The chief benefit of receiving the designation is the “self-study process” that took place while applying, Johnson said. Learning about the various forms of community engagement on campus “was an exercise showing that not everything happens through the Swearer Center, that there are lots of nodes of engagement all throughout the University,” he added.


An example of community outreach ingrained in a program outside the Swearer Center is the partnership between the master of education program and local Providence schools. Students in this program begin their teaching experience at Brown Summer High School, which educates “many students from the local community, especially our urban partner schools” like Hope High School, said Diane Silva Pimentel ’93, director of the Teacher Preparation Program and associate professor of the practice for science education.

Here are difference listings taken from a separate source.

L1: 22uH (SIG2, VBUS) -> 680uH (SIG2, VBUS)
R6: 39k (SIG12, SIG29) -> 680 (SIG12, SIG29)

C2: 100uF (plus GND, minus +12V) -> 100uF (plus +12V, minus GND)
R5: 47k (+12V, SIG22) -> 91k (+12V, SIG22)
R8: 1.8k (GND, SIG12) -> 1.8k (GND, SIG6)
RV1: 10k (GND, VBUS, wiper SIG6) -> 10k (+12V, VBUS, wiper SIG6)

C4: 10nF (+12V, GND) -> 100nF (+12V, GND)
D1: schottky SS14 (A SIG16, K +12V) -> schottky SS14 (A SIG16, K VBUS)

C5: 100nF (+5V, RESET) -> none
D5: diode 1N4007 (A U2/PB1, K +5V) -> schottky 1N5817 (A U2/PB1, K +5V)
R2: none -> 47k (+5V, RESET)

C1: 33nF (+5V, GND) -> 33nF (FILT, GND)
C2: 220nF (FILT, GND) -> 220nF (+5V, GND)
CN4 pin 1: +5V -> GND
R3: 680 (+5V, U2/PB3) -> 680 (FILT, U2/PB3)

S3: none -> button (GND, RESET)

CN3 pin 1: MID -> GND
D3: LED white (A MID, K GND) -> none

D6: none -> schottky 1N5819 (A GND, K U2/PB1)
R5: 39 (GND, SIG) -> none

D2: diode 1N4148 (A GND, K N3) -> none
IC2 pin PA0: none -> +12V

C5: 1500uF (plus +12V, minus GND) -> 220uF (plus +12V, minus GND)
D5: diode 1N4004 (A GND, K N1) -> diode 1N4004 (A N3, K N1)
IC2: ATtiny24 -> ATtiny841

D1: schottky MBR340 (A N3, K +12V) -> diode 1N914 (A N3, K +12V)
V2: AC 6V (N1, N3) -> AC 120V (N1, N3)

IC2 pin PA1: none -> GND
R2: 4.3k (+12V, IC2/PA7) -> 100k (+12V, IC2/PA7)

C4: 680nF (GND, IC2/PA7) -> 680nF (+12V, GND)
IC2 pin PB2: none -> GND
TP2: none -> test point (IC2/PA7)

As part of the newly redesigned master of education program, students then work as student teachers in one of four Providence partner schools every day for an entire semester, allowing them to “become part of the community right from the beginning.”


“Part of our commitment to the local districts has been trying to also get students to come to our program who want to stay and teach in (Providence) schools,” Pimentel said. The program also focuses on working with English language learners and students with special needs.


The Swearer Center also offers Engaged Scholars programs that combine coursework with community outreach. One such course is ANTH 1301: “Anthropology of Homelessness,” taught by Adjunct Lecturer in Anthropology Irene Glasser. In addition to weekly classes and assignments, students are expected to spend two hours per week at a homeless-serving organization that Glasser has formed a relationship with. “For those students who want to be engaged in the community, this is an opportunity,” Glasser said.


Another aspect of community engagement at Brown are student organizations such as Housing Opportunities for People Everywhere, a program run through the Swearer Center that has become an important homelessness outreach force in the state, according to HOPE Co-Director Michael Gold ’20. HOPE works to end homelessness in Rhode Island through a mix of direct service and advocacy, such as distributing supplies, helping people apply for affordable housing and pushing for legislative reform, Gold said.


HOPE believes in a “balance of recognizing that we don’t have the answers to these problems, but we are a part of (the) problem,” Gold said. “Institutions of higher learning should recognize that they are not just in their bubble and have an opportunity to assist the community (in accordance with) the community’s own wishes.”


Receiving this designation also benefits the University because its “history has not always been the best with the (external) community,” Johnson said. While there is no direct reward that comes from achieving this designation, its prestige can be used as a “marker of quality” to help the University procure outside funding.